» Vorgelegter Textauszug
++++++++++

Der Beschwerde kommt Berechtigung zu.
Gemäß § 66 Abs. 4 AVG hat die Berufungsbehörde außer dem im Abs. 2 erwähnten - hier nicht näher interessierenden - Fall, sofern die Berufung nicht als unzulässig oder verspätet zurückzuweisen ist, immer in der Sache selbst zu entscheiden. Sie ist berechtigt, sowohl im Spruch als auch hinsichtlich der Begründung (§ 60 AVG) ihre Anschauung an die Stelle jener der Unterbehörde zu setzen und demgemäß den angefochtenen Bescheid nach jeder Richtung abzuändern.
Die Befugnis der Berufungsbehörde, sowohl im Spruch als auch in der Begründung ihre Anschauung an die Stelle jener der Unterbehörde zu setzen und demgemäß den angefochtenen Bescheid nach jeder Richtung abzuändern, beinhaltet auch die Möglichkeit, die Berufungsentscheidung auch zum Nachteil des Berufungswerbers (reformatio in peius) oder aus anderen Gründen als den in der Berufung vorgebrachten abzuändern. Da die Beschwerdeführerin Berufung erhoben hat, war auf die belangte Behörde als Berufungsbehörde gemäß § 66 Abs. 4 AVG das Recht und die Pflicht übergegangen, in der Sache selbst zu entscheiden und den angefochtenen Bescheid nach jeder Richtung abzuändern. Die belangte Behörde durfte sohin auch die Zurückweisung trotz meritorischer Entscheidung der Vorinstanz aussprechen.

++++++++++

[Aus einer Sammlung entnommene Daten]
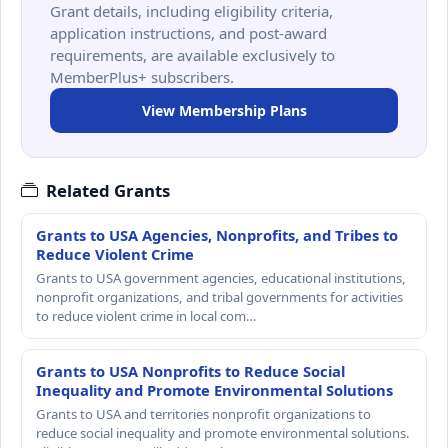
Grant details, including eligibility criteria,
application instructions, and post-award
requirements, are available exclusively to
MemberPlus+ subscribers.
View Membership Plans
Related Grants
Grants to USA Agencies, Nonprofits, and Tribes to
Reduce Violent Crime
Grants to USA government agencies, educational institutions,
nonprofit organizations, and tribal governments for activities
to reduce violent crime in local com…
Grants to USA Nonprofits to Reduce Social
Inequality and Promote Environmental Solutions
Grants to USA and territories nonprofit organizations to
reduce social inequality and promote environmental solutions.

++++++++++

» Schriftliche Aufgabe A
Welche lateinische Bezeichnung nennt der Textauszug über die Befugnisse der Berufungsbehörde für eine Abänderung zum Nachteil des Berufungswerbers?
» Schriftliche Aufgabe B
Fahren Sie mit dem Textauszug über die Befugnisse der Berufungsbehörde fort und beginnen Sie nach dessen letztem Satz.
Die Datensätze stammen aus einer anderen Quelle.

» Antwortfeld A
reformatio in peius

» Antwortfeld B
Nach der Rechtsprechung des Verwaltungsgerichtshofes ist die Rechtmäßigkeit eines Bescheides zur Zeit seiner Erlassung zu beurteilen, was bedeutet, daß der Zurückweisungsbescheid der belangten Behörde dann rechtmäßig ist, wenn zur Zeit seiner Erlassung die Wiedereinsetzung in den vorigen Stand nicht bewilligt war. Wird die Wiedereinsetzung später bewilligt, so tritt der Zurückweisungsbescheid nach § 72 Abs. 1 AVG von Gesetzes wegen außer Kraft. Über die Frage der Verspätung eines Rechtsmittels ist - von Fällen abgesehen, in denen dem Wiedereinsetzungsantrag gemäß § 71 Abs. 6 AVG aufschiebende Wirkung zuerkannt wurde - unabhängig von einem anhängigen, aber noch nicht bejahend entschiedenen Wiedereinsetzungsantrag sogleich auf Grund der Aktenlage zu entscheiden (vgl. das Erkenntnis vom 23. Oktober 1986, Slg. N.F. Nr. 12.275/A).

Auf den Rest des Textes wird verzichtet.